Поныне их шествие вижу в пучине морской:
Там я и родня – старики и младенцы со мной… И слышу их гимн из
глубин – над бурлящей водой, И голос мой слит с голосами в
разверстой пучине: То гимн, что другие народы не знали доныне –
Всесильной рукою ведомы уходим толпой, А воды и слева и справа
стеною живой.
Пред нами Синай: Откровенье в пожаре дано, И
бьются сердца-родники, словно сердце одно. Моше говорит
Всеблагому – и Гласом над нами Господь отвечает – над всеми звуча
временами – Чего не случалось ни с кем и нигде никогда С
начала времён до прихода народа сюда.
Я вижу – в кромешной
пустыне пред ними Ваал – С его дочерями народ до упаду плясал.
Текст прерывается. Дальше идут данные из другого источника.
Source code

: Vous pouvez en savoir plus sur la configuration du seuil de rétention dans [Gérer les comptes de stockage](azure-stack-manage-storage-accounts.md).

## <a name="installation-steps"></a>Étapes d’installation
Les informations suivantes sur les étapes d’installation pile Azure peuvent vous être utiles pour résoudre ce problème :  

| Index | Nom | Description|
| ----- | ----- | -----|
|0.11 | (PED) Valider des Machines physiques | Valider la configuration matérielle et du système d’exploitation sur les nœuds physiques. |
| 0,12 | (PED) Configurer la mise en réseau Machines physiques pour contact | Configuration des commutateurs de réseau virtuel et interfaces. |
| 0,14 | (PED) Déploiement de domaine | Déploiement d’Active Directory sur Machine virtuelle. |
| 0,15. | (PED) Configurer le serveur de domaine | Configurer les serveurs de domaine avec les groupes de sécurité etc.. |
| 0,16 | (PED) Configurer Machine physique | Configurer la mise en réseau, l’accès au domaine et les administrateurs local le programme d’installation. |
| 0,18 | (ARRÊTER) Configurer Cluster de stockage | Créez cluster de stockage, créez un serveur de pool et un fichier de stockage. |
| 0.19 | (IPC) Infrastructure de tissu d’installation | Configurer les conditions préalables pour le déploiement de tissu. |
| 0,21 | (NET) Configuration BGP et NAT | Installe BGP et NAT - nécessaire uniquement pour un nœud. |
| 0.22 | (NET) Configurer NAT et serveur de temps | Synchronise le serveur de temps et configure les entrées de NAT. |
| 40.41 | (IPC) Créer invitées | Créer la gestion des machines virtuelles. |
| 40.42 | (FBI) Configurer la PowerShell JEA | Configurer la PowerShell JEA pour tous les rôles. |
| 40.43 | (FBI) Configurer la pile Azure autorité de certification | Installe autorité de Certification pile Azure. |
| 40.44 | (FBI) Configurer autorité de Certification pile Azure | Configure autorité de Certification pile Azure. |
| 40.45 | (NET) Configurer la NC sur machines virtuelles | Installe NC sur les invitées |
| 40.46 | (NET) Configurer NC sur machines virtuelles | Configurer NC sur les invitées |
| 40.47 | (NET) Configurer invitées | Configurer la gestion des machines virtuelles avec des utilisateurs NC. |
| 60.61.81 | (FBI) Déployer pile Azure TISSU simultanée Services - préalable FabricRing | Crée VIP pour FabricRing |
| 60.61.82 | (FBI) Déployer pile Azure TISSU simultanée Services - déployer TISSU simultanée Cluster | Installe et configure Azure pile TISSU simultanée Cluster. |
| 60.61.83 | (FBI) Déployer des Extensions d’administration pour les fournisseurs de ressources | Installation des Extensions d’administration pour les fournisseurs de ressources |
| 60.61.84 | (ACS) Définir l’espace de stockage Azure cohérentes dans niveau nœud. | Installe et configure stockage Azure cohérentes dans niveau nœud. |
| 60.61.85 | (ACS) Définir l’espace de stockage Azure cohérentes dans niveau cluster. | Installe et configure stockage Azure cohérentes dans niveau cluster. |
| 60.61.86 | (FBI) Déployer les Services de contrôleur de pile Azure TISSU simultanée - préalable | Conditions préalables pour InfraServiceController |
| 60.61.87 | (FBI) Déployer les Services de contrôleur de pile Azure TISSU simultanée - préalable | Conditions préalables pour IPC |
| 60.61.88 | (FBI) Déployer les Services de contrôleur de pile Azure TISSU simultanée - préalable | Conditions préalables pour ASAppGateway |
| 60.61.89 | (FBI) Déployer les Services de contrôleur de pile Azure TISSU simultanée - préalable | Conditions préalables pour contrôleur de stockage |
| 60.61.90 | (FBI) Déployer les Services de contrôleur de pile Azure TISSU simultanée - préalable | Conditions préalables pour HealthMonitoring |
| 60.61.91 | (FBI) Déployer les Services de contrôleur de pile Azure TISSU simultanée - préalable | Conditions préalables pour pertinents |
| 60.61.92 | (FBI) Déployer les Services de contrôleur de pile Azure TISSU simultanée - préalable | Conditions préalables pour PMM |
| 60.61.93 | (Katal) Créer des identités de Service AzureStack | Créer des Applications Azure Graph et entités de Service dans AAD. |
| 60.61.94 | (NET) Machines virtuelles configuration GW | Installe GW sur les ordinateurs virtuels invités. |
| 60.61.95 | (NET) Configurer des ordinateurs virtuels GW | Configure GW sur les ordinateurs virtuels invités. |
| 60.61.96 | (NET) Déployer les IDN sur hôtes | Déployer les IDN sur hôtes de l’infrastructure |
И сборище вопли стенаний к Луне возносило: – «От сытных обильных
котлов нас Моше оторвал… Ужели в Египте для нас домовин не
хватило?!»
И пляшут тельцу, и костров поднимается дым: –
Моше навсегда нас оставил, и бог его с ним! Но то не беда – вот
беда: от котлов оторвал… И те, что на море восславили мощь
Всеблагого, Истошно вопят, прославляя тельца золотого. Забыли,
как вместе с Моше поднимались из вод, А море врагов пожирало,
спасая народ.
И вижу – юнец в полосатом хитоне стоит – Он
– я! – при Моше – в ночь злословья в шатрах. В пустыне под
звёздным кишеньем трясёт меня – вай! И вижу: Моше на коленях с
мольбой на устах К Сокрытому – в смертной тоске одиноко вопит:
– О дай же увидеть своими глазами, о дай – Тот край, где
восшедший народ и живёт, и царит! …Войдут они все, но поднявший
народ не войдёт.
Поныне мольбу его слышу в постылой пустыне:
Дороже она мне вовеки – и прежде и ныне. Но вот он замолк,
услыхав Всемогущего речь – Судей Судии… Приговор оглашён. И в
том приговоре – увы – завершенье дорог: И не перейти Иордан ему –
здесь ему лечь – В постылой пустыне останется он, погребён.
Смотрю на него – как в отчаяньи он одинок! И смотрит вокруг –
кто из люда спасённого рядом… Вот я! – в полосатом хитоне…
Встречаемся взглядом В пустыне ночной. Слышу я: – Мальчик мой!
Не ты ли, кто в звёздном мерцании крался за мной? В слезах
отвечаю: – Не крался я – шёл за тобой... Ведь я – кто с тобою
всегда – до конца, Люблю тебя большей любовью, чем мать и отца.
Он руку кладёт на плечо, обнимает нежданно, Во лбу поцелуем любви
неизбывной печать К заветной желанной единственной Обетованной –
Которою овладевать предстоит непрестанно…
И нет никого, кто
бы знал, где остался лежать.
И вот – наяву мы поныне –
паломники в Храме: И голос Царя: «Адонай Элокейну!» – над нами,
И песни Эдема левиты возносят с любовью. Мы – ниц… И алтарь
окропляется жертвенной кровью. Левиты поют, и дрожа, подпеваю им
я В чертоге Всевышнего, здесь, на горе Мория.
Увы –
полумесяц и крест ныне в граде Господнем. Повсюду и денно и нощно
их вижу сегодня: Их пенье, моление – чуждо… их речи в ушах
Надменны и лживы. А лица еврейские – страх – Как были у тех, что
в пустыне восславили прах.
Но я ещё Царства великого воздух
вдыхаю, И – верный Моше ученик – его истину знаю: Границами
Нил и Евфрат предначертаны нам, По слову Моше воцаримся,
умножимся там – Построим и Царство, и Храм – неприступны врагам.
И в день заповедный достигнем заветных вершин – Десница мощна, и
у сердца Святые Скрижали. Над нами познанья орлы, что всегда
осеняли: О чудо! Возвысился разум из адских глубин.
Умолк
тот юнец, в полосатый хитон облачён, Кем облик Моше через прорву
времён пронесён. Но сквозь седину всё мерещится локонов смоль
И юности злато и жар проявляются столь Явно, как будто
вернулся в то славное лето, И клятвой свободы душа молодая
согрета: Пред Ним моя радость и боль.